Une bien curieuse décharge électrique et anarchiste dans la grisaille de la France pompidolienne : La Fiancée du pirate est une expérience très particulière, principalement parce que Nelly Kaplan entretient un malaise permanent au sujet de la condition de Marie, le personnage interprété par Bernadette Lafont, la fille d'une sorcière ou d'une bohémienne, on ne saura jamais vraiment. Archétype de la femme-objet dans la première partie, décrite dans toute sa misère et sa soumission, elle passera du statut d'esclave à celui de dominatrice à la faveur d'une prise de conscience salutaire, à travers l'appropriation de son propre corps.
Mais avant d'en arriver là, avant d'épouser le vent libertaire qui souffle sur la destinée de Marie, il faudra en passer par la crasse des hommes fourbes, le venin des femmes jalouses, la boue des taudis miteux, et l'acrimonie omniprésente qui corrompt tous les habitants du coin. Il faut passer au-delà du côté un peu théâtral du jeu d'acteur, notamment dans la première partie où chacun joue son rôle de manière un peu trop emphatique, mais la récompense reçue par la suite est de taille.

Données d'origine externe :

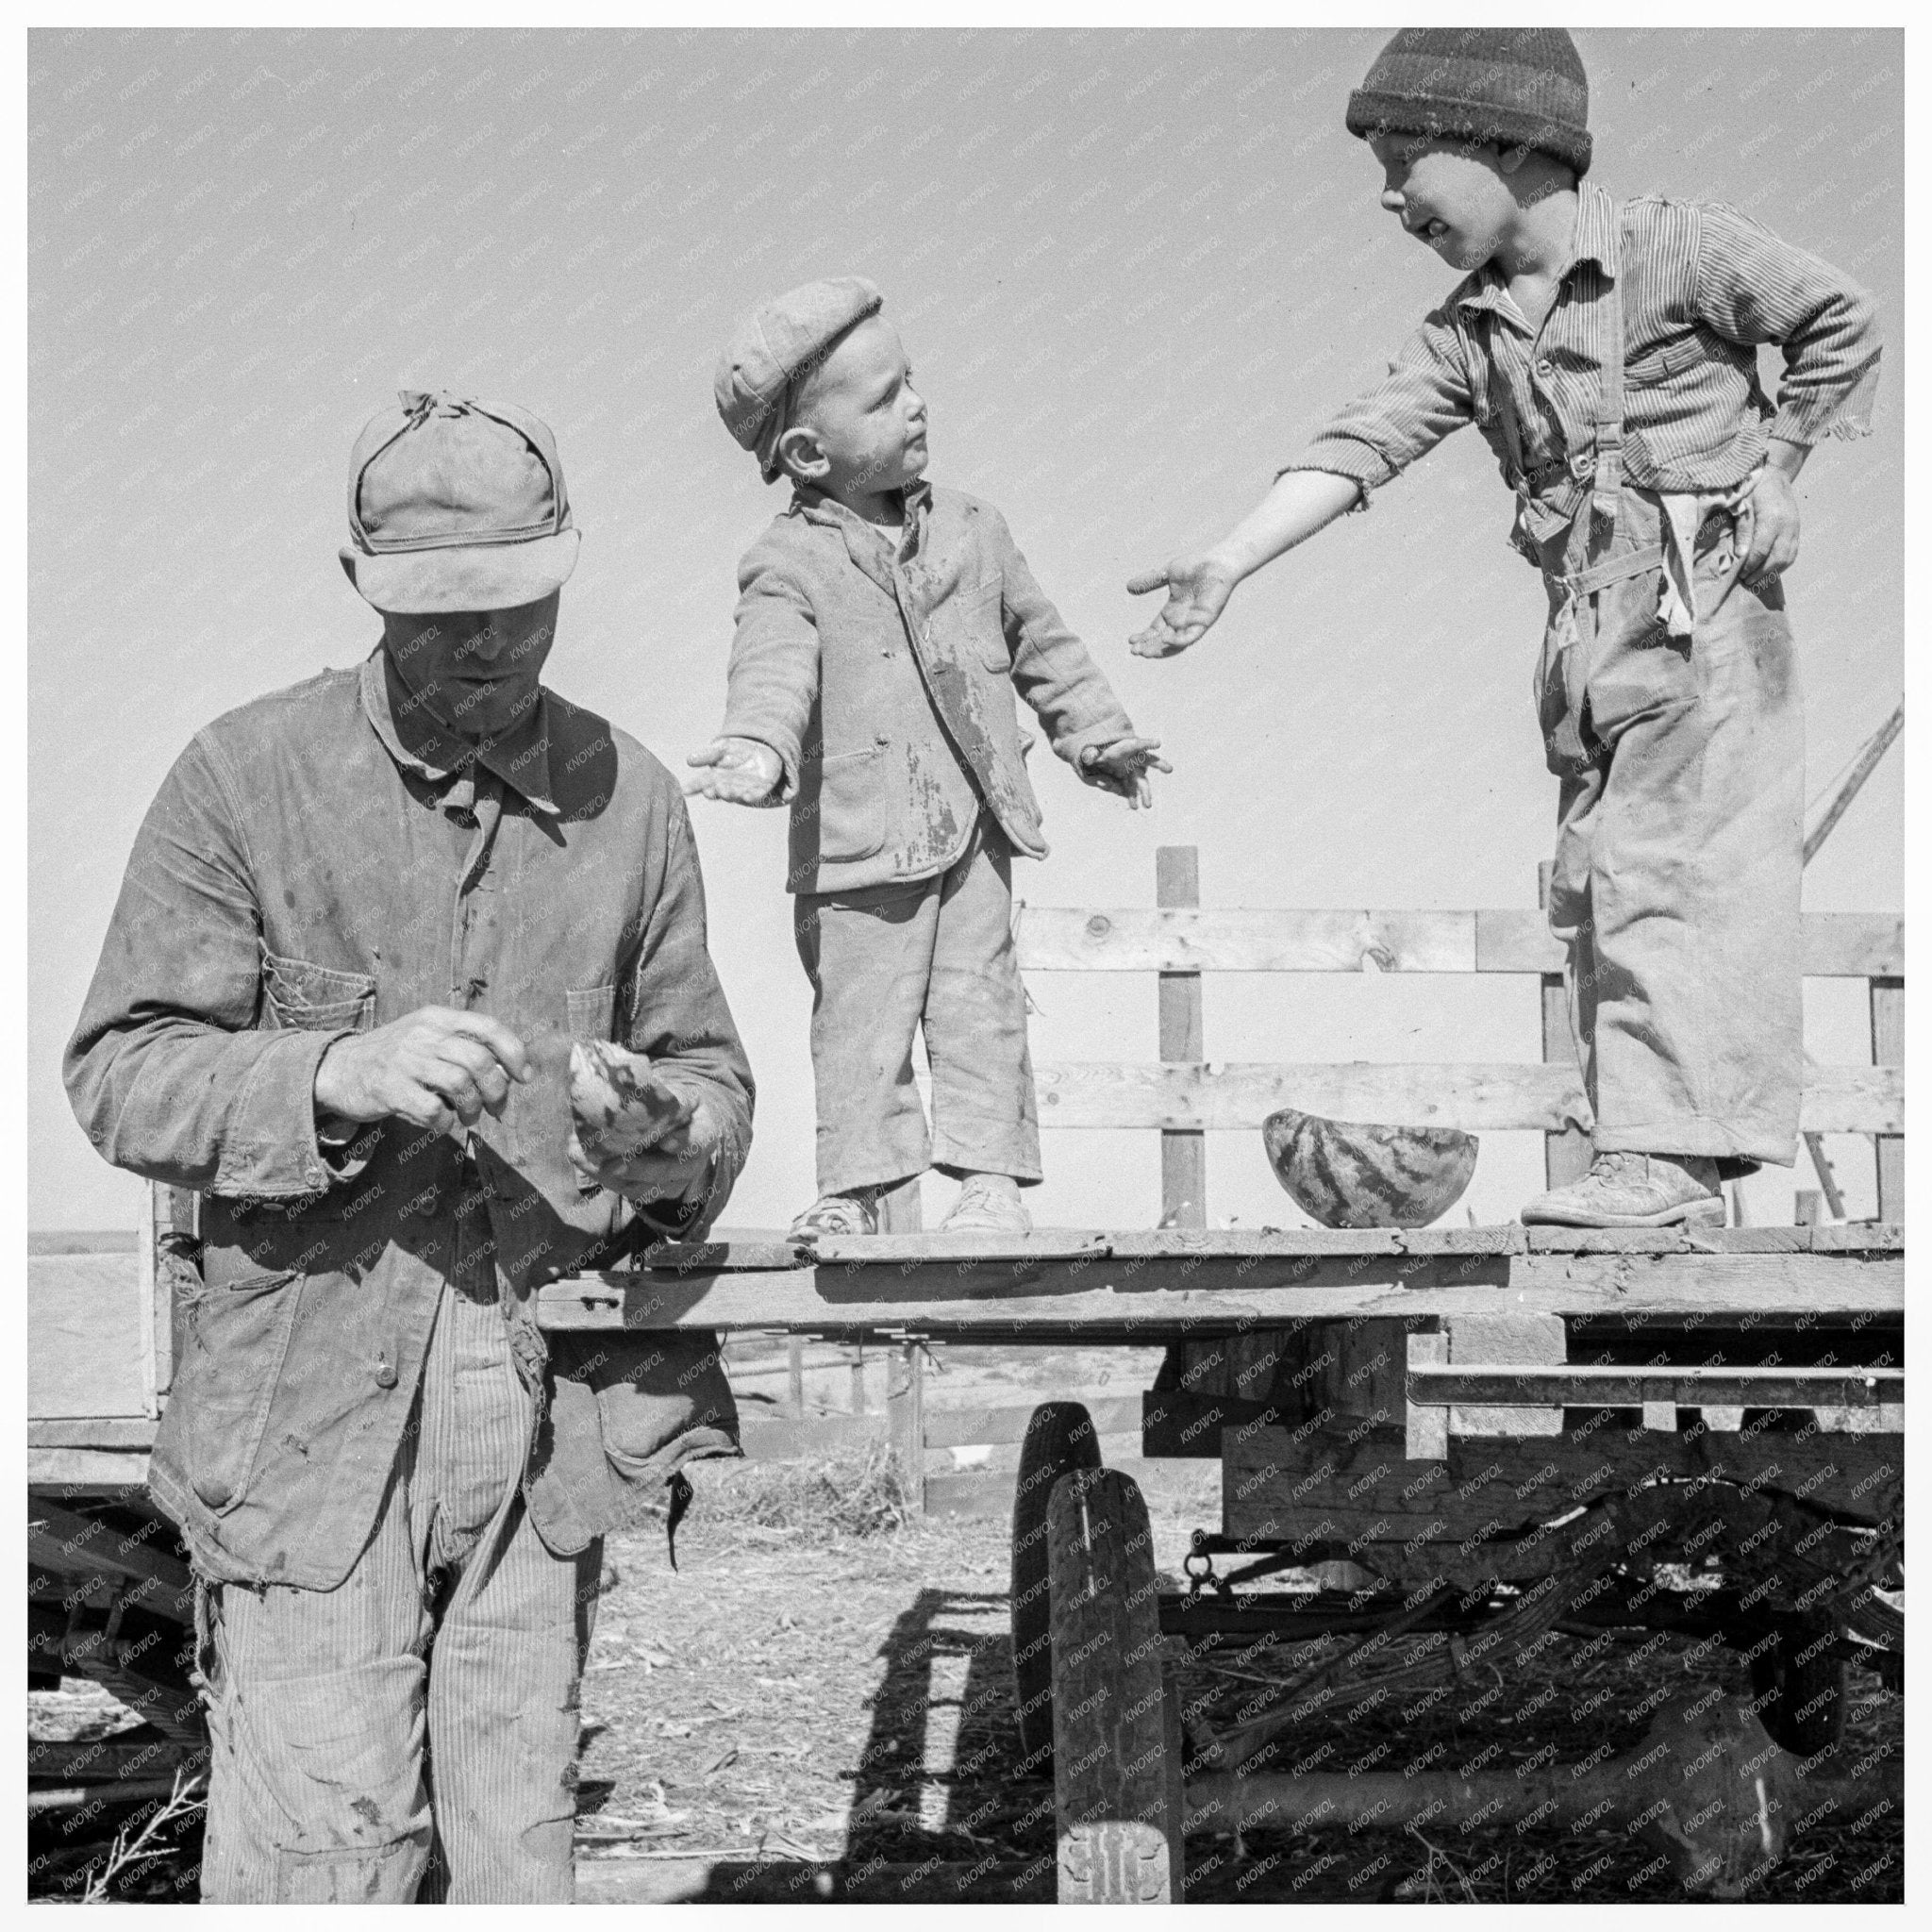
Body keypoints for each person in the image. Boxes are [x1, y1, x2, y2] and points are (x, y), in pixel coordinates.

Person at [64, 391, 756, 1902]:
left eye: (521, 605)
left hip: (543, 1428)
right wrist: (333, 1072)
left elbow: (715, 1089)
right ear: (358, 585)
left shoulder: (630, 799)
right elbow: (120, 1077)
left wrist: (666, 1136)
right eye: (446, 617)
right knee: (332, 1857)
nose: (491, 644)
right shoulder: (242, 778)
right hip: (306, 1432)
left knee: (518, 1851)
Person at [1128, 27, 1881, 1228]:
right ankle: (1651, 1160)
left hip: (1701, 607)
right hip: (1583, 639)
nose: (1387, 198)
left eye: (1404, 161)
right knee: (1595, 886)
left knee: (1671, 873)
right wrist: (1229, 557)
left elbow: (1838, 318)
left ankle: (1665, 1158)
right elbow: (1361, 439)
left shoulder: (1675, 246)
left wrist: (1780, 462)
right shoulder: (1466, 332)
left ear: (1508, 143)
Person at [692, 276, 1168, 1239]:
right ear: (806, 452)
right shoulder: (787, 560)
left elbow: (1043, 641)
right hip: (857, 841)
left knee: (978, 1004)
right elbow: (771, 664)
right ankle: (858, 1190)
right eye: (883, 398)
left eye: (911, 381)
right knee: (859, 1026)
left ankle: (988, 1182)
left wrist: (1095, 733)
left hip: (976, 826)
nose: (916, 405)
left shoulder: (974, 529)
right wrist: (755, 744)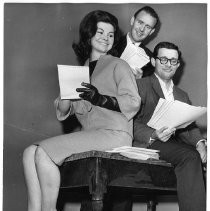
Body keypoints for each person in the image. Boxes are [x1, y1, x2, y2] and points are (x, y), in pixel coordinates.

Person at [22, 10, 141, 211]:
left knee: (43, 153)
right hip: (92, 135)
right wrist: (66, 95)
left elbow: (133, 101)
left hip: (114, 134)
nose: (105, 38)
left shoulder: (119, 65)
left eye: (110, 34)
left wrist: (100, 98)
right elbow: (63, 110)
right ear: (89, 34)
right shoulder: (81, 72)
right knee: (29, 152)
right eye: (100, 32)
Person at [134, 41, 206, 211]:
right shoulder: (140, 85)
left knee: (198, 152)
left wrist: (200, 144)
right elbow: (128, 123)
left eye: (173, 61)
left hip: (172, 146)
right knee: (189, 156)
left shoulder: (181, 94)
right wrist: (154, 134)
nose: (168, 65)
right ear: (153, 61)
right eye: (163, 59)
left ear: (178, 64)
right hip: (147, 144)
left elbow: (189, 127)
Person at [114, 6, 160, 78]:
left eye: (148, 27)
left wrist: (139, 82)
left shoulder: (151, 62)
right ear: (132, 20)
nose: (142, 29)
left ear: (151, 32)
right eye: (140, 22)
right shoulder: (111, 43)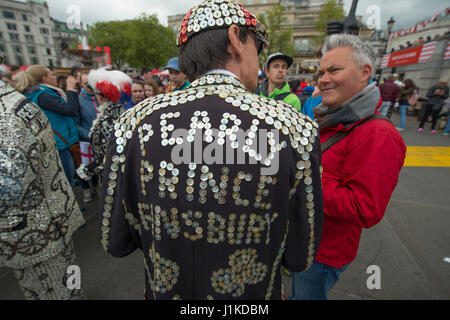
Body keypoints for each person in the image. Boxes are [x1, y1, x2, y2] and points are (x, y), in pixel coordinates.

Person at [100, 0, 323, 300]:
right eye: (258, 48)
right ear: (235, 39)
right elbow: (301, 255)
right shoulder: (293, 127)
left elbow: (114, 241)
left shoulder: (134, 122)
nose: (259, 62)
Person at [288, 34, 406, 300]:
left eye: (334, 70)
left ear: (365, 73)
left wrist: (301, 180)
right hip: (305, 242)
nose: (323, 79)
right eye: (320, 72)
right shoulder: (334, 118)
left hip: (323, 253)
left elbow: (365, 208)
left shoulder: (379, 134)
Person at [0, 58, 86, 300]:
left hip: (35, 232)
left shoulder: (5, 114)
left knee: (54, 291)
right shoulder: (15, 102)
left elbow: (10, 188)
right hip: (49, 221)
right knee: (70, 282)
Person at [24, 65, 80, 188]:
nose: (55, 76)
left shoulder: (42, 93)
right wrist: (70, 90)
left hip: (59, 140)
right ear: (44, 78)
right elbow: (70, 110)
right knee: (66, 178)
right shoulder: (43, 96)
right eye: (52, 74)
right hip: (60, 143)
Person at [76, 69, 131, 182]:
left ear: (100, 97)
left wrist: (87, 170)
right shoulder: (121, 113)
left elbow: (108, 157)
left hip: (114, 178)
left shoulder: (108, 121)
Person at [77, 72, 100, 202]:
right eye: (86, 83)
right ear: (80, 84)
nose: (90, 86)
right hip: (86, 140)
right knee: (84, 166)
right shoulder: (78, 99)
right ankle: (86, 189)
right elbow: (75, 122)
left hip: (99, 141)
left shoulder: (99, 96)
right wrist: (88, 134)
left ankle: (97, 188)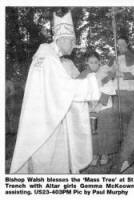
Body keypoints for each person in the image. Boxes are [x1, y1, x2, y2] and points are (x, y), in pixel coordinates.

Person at [10, 11, 100, 174]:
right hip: (46, 119)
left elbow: (57, 87)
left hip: (43, 115)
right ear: (63, 39)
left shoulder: (45, 55)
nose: (73, 46)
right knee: (48, 157)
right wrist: (91, 82)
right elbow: (63, 88)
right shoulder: (49, 58)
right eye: (72, 42)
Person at [112, 36, 134, 171]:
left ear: (127, 44)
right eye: (117, 45)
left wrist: (123, 74)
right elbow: (109, 75)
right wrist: (112, 73)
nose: (120, 47)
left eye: (122, 44)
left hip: (130, 92)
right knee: (118, 121)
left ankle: (133, 152)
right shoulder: (115, 59)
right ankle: (122, 151)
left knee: (131, 122)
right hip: (117, 92)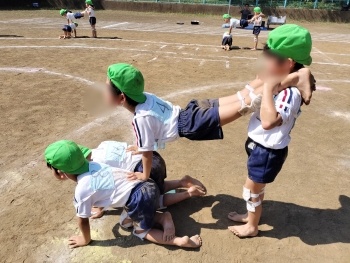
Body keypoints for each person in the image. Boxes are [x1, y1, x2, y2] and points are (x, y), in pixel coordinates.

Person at [103, 63, 314, 184]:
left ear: (122, 98)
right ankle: (275, 77)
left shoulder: (140, 118)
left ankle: (292, 78)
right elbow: (146, 144)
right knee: (241, 97)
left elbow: (148, 152)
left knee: (245, 106)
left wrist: (145, 174)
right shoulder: (145, 97)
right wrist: (139, 148)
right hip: (190, 110)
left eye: (107, 90)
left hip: (190, 124)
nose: (104, 93)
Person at [227, 24, 315, 238]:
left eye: (269, 58)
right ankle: (251, 216)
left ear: (288, 63)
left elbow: (268, 121)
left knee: (251, 190)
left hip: (267, 151)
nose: (264, 63)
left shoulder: (289, 94)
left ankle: (252, 226)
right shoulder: (283, 84)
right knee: (255, 187)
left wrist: (268, 88)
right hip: (259, 146)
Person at [45, 140, 203, 248]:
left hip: (137, 198)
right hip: (146, 183)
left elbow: (83, 220)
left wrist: (85, 239)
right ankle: (176, 202)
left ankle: (178, 240)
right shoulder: (97, 163)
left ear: (60, 173)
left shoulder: (82, 190)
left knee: (135, 229)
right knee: (150, 202)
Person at [69, 140, 207, 219]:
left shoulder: (96, 163)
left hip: (144, 168)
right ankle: (182, 182)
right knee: (158, 187)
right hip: (152, 158)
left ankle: (188, 192)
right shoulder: (103, 144)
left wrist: (100, 208)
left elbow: (104, 182)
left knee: (155, 198)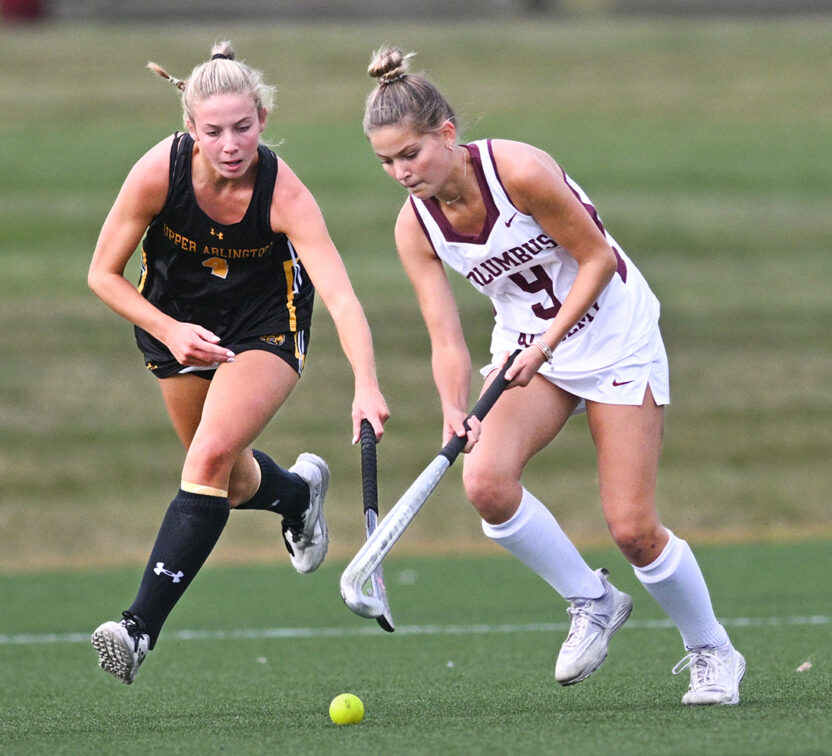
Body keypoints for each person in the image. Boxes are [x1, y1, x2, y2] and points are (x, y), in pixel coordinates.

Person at [361, 46, 745, 705]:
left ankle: (712, 649)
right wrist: (454, 405)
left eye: (410, 155)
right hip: (526, 348)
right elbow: (444, 332)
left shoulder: (522, 172)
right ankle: (591, 600)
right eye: (388, 161)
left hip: (614, 339)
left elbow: (596, 260)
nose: (401, 172)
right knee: (485, 482)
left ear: (446, 134)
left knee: (631, 526)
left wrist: (546, 346)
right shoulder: (415, 225)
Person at [87, 41, 388, 685]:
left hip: (264, 326)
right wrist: (171, 331)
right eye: (215, 131)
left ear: (263, 119)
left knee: (206, 458)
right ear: (190, 127)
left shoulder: (285, 194)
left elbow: (340, 294)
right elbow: (102, 276)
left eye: (243, 127)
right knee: (227, 479)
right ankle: (299, 496)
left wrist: (365, 383)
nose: (231, 144)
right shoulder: (158, 172)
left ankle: (137, 630)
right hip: (173, 326)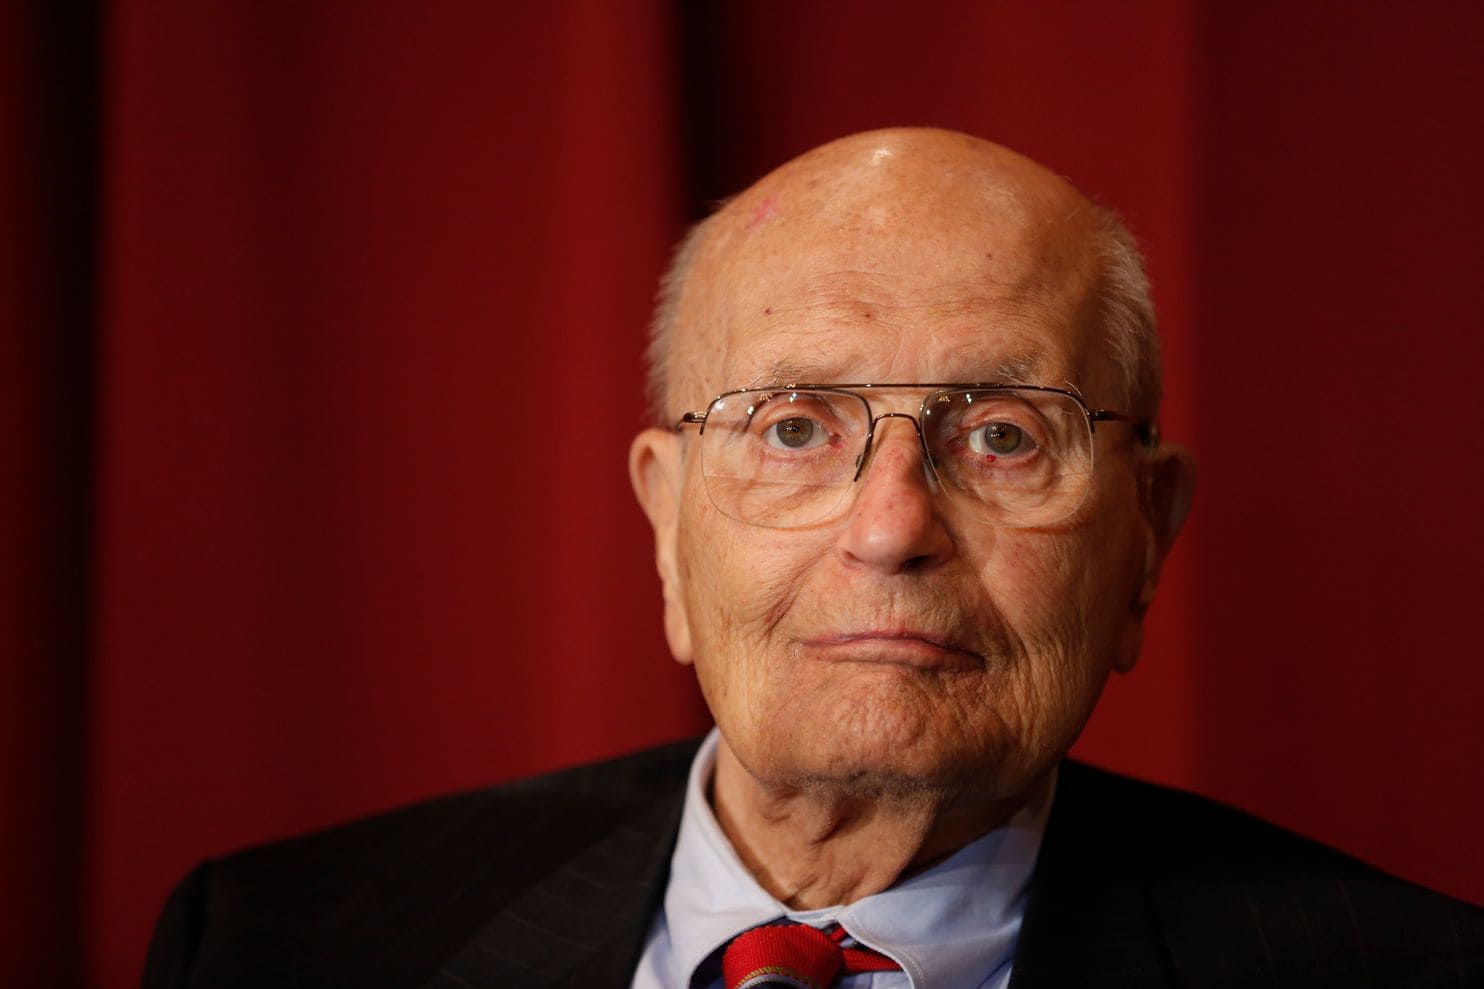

Une fois acté le déclic de la protagoniste qui prend pleine connaissance de la puissance de son corps et de son potentiel d'émancipation, sa vengeance contre tous les notables du coin sera sans pitié. L'épicier, le garde-champêtre, le pharmacien, le maire et même l'abbé seront tous également condamnés pour leur veulerie, leur concupiscence, leur méchanceté, et surtout leur lubricité perverse démentielle. Marie devient peu à peu un personnage féministe particulièrement avant-gardiste, et parvient à sa dégager de l'état de soumission dans lequel elle avait été éduquée. Comme un gros bras d'honneur tendu en direction de toutes les formes d'aliénation, non sans humour.
La Fiancée du pirate se paie même le luxe, au-delà du pamphlet de mœurs, de critiquer la vision très consumériste de l'aisance matérielle. Si Marie redécorera son taudis au fur et à mesure de la richesse accumulée, en garnissant les étagères avec les derniers objets à la mode achetés de manière impulsive, ce ne sera que pour mieux brûler le tout avant un nouveau départ. Elle ira d'ailleurs retrouver Michel Constantin, d'une étonnante douceur dans le rôle d'un projectionniste bienveillant, lui qui était un habitué des seconds rôles de méchant maffieux.
Une telle revendication de son corps, une telle affirmation de son indépendance, illustrée par une vengeance lente et savamment calculée (séquence assez drôle à l'église où un magnétophone divulgue les confidences assez peu avouables des hommes sur fond de Barbara, "Moi je me balance" : https://www.youtube.com/watch?v=Bi5_Lb65ZjY) : l'acidité du portrait, avec une France bigote et rance, où les vices s'équilibrent avec les mensonges, s'accompagne d'une rare violence. Aucune lourdeur dans le message, simplement un regard libertaire sur une société dominée par l'homme et par l'argent, et une bêtise faite de racisme, de misogynie et d'hypocrisie d'où Marie parviendra à s'abstraire, au cœur d'une magnifique déflagration.